Un zèbre, une antilope et une chèvre affichaient des onglons ou des sabots trop longs. Des lésions cutanées mineures pouvaient être observées sur une vache et un taureau.

Certains animaux comme des kangourous et des agoutis étaient gardés dans des enclos intérieurs propres, mais trop exigus, alors qu’ils auraient pu être placés dans les enclos extérieurs. Les makis katas avaient des amputations de queue et d’orteils bien cicatrisés. Cet état est probablement lié à des engelures.

De nombreux animaux, dont des chèvres, des lions, des tigres, des coyotes, des loups et des ours noirs, présentaient un état de chair normal à légèrement en surpoids. Les deux vétérinaires recommandent de sortir tous les animaux gardés à l’intérieur. Les coyotes doivent profiter d’un enclos plus grand et de plus d’abris.
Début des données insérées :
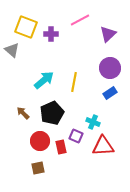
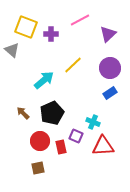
yellow line: moved 1 px left, 17 px up; rotated 36 degrees clockwise
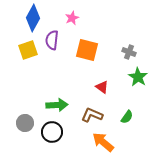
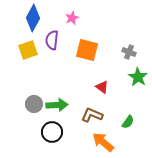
green semicircle: moved 1 px right, 5 px down
gray circle: moved 9 px right, 19 px up
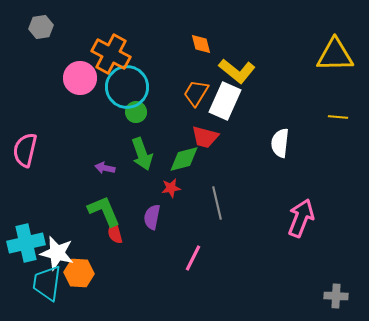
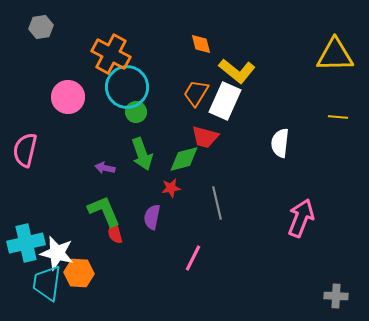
pink circle: moved 12 px left, 19 px down
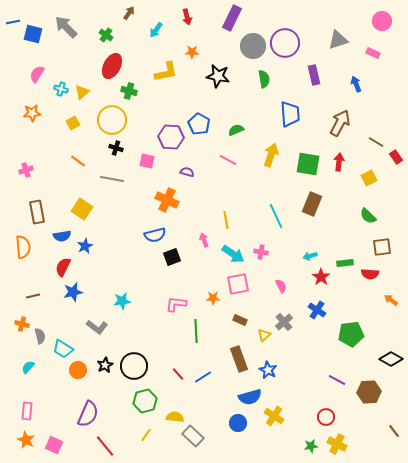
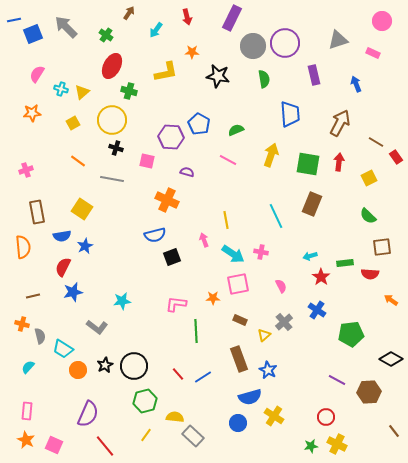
blue line at (13, 22): moved 1 px right, 2 px up
blue square at (33, 34): rotated 36 degrees counterclockwise
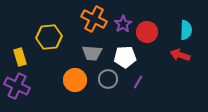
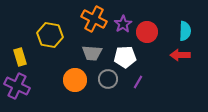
cyan semicircle: moved 1 px left, 1 px down
yellow hexagon: moved 1 px right, 2 px up; rotated 15 degrees clockwise
red arrow: rotated 18 degrees counterclockwise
Ces documents soumis par Me Lebrun feront possiblement l’objet d’un débat quant à leur admissibilité. La Couronne s’est opposée mercredi à leur dépôt, une étape qui doit se faire normalement dans le cadre des auditions selon les règles de procédures.

le 19 juin

C’est le 19 juin que le juge Rosaire Larouche annoncera s’il accueille ou non la requête de la Couronne de surseoir aux requêtes en restitution de biens présentées par Normand Trahan. Si cette requête est rejetée, les requêtes de la défense devront être entendues. Si elle est acceptée, la restitution de biens devra être débattue lors du procès criminel de Normand Trahan, accusé de cruauté et de négligence envers ses animaux.